Written task:
Can you reproduce the section of the archive URL resolution text starting at "When displaying email" and ending at "headers, line endings)" word for word?

ADR-0003: Archive URL Resolution Strategy

Status

Accepted

Decision Date: 2024-12-05

Key Decision: On-demand lookup with caching (Option D) selected for initial implementation, with planned migration to indexing-time resolution (Option C).

Context

When displaying email search results from the MCP, users need links to the original emails in the Apache mailing list archives at https://lists.apache.org/. This allows users to view the full email, thread context, and access the authoritative source.

Problem

The Apache mailing list archives use Pony Mail, which generates permalink IDs (mid) using a hash algorithm. These mid values are required to construct direct URLs to emails and threads.

The challenge is that:

  1. The mbox files we download only contain the RFC Message-ID header (e.g., <fc4e88e3-3638-4c55-b489-86d69b375d77@apache.org>)

  2. The Pony Mail mid is a hash generated at archive time using DKIM canonicalization

  3. The mbox content we receive differs from the original archived content (different headers, line endings)

  4. Therefore, we cannot reliably regenerate the mid from our mbox data

Investigation Results

The following approaches were tested:

Approach Result

API lookup by Message-ID

404 - Not supported (API only accepts mid)

API lookup by mid

Works - returns full email including message-id

Search API

Works - returns both mid and message-id mapping

Regenerate mid from mbox

Fails - content differs from archived original

The Pony Mail mid is generated using:

  1. RFC 6376 DKIM canonicalization (relaxed headers, simple body)

Stored records:
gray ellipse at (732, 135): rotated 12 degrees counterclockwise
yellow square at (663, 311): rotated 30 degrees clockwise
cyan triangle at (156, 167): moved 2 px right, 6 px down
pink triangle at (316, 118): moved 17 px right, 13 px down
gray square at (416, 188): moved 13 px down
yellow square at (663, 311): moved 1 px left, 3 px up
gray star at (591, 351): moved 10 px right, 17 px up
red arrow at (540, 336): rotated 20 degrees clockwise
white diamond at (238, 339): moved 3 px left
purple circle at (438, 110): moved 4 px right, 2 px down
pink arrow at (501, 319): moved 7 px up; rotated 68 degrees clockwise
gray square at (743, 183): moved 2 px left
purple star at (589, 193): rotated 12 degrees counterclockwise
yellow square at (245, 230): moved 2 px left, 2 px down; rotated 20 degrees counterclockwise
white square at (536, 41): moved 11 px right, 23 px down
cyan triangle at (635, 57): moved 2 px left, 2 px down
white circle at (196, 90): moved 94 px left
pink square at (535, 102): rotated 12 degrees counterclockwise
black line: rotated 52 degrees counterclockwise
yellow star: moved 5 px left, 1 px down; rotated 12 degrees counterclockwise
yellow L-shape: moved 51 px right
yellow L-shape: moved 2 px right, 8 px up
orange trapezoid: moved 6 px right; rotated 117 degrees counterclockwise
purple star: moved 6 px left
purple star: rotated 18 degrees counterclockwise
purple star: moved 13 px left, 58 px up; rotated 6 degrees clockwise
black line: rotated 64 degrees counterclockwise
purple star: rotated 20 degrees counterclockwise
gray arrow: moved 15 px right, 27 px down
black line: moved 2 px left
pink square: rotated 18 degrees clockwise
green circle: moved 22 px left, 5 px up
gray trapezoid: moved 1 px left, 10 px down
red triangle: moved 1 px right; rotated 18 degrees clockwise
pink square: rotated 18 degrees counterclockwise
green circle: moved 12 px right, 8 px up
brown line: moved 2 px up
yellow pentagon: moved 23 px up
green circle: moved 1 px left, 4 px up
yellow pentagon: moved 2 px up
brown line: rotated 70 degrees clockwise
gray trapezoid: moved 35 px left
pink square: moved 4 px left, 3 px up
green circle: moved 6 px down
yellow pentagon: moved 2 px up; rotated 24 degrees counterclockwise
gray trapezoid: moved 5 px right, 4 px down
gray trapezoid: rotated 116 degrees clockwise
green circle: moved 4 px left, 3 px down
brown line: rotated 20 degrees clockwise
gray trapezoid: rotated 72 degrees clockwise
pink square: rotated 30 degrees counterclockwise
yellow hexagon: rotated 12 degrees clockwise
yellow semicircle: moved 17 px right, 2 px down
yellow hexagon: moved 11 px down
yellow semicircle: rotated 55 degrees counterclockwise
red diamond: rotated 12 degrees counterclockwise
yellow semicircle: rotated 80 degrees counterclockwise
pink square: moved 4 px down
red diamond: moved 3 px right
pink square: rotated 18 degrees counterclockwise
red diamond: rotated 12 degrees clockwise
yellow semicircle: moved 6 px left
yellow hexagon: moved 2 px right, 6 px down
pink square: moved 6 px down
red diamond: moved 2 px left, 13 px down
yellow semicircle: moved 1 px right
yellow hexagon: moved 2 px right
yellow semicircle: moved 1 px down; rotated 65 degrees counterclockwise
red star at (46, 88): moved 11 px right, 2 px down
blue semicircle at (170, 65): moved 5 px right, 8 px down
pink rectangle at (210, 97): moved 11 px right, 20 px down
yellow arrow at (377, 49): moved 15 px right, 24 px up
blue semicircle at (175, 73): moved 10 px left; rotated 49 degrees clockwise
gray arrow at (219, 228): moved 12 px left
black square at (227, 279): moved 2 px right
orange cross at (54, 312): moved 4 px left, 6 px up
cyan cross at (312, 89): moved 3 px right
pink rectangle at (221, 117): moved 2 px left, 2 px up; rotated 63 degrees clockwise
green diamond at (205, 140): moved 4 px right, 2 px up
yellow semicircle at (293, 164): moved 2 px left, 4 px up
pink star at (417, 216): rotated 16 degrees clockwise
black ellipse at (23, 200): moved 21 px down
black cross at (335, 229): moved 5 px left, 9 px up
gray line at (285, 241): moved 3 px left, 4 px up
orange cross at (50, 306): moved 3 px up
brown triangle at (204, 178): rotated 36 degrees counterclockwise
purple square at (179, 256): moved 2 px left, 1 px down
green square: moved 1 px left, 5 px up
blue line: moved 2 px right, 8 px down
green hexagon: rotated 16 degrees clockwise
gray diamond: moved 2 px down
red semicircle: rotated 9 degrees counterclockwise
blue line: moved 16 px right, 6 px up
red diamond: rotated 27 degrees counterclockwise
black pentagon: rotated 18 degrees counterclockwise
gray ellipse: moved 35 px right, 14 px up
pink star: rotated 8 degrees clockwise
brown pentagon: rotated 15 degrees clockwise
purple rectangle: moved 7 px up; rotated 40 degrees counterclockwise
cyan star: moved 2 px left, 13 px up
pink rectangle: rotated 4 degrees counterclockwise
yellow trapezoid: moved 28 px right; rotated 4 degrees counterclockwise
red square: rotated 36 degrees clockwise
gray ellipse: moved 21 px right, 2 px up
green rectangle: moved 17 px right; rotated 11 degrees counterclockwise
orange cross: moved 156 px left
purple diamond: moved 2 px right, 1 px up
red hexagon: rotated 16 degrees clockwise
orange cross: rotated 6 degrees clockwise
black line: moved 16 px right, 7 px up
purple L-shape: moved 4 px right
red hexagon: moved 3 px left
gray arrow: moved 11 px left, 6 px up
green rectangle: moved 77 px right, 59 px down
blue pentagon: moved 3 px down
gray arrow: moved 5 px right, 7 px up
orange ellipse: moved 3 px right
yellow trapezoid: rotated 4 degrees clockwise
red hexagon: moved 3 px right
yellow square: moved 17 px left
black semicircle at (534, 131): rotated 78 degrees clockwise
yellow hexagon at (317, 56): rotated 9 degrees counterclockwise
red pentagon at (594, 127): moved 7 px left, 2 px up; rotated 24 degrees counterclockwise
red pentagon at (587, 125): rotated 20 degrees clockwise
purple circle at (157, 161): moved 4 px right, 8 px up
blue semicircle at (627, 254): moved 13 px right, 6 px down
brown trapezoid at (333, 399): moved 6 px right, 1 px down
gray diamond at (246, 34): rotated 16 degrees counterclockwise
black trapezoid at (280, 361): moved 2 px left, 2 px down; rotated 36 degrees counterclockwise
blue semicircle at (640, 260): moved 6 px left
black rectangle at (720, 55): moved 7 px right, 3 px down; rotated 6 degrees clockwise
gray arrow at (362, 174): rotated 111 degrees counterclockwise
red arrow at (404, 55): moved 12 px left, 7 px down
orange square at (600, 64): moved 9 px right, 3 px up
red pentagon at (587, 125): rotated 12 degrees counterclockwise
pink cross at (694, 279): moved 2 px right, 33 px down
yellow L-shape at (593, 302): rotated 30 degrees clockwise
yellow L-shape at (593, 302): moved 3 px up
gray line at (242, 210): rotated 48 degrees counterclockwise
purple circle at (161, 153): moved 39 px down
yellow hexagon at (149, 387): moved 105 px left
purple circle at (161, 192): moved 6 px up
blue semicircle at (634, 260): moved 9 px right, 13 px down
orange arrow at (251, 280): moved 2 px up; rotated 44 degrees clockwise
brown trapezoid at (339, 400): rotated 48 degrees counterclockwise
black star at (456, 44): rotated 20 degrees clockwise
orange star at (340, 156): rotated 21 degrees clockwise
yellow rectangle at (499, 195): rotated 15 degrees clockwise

The response:
When displaying email search results from the MCP, users need links to the original emails in the Apache mailing list archives at https://lists.apache.org/. This allows users to view the full email, thread context, and access the authoritative source.

Problem

The Apache mailing list archives use Pony Mail, which generates permalink IDs (mid) using a hash algorithm. These mid values are required to construct direct URLs to emails and threads.

The challenge is that:

  1. The mbox files we download only contain the RFC Message-ID header (e.g., <fc4e88e3-3638-4c55-b489-86d69b375d77@apache.org>)

  2. The Pony Mail mid is a hash generated at archive time using DKIM canonicalization

  3. The mbox content we receive differs from the original archived content (different headers, line endings)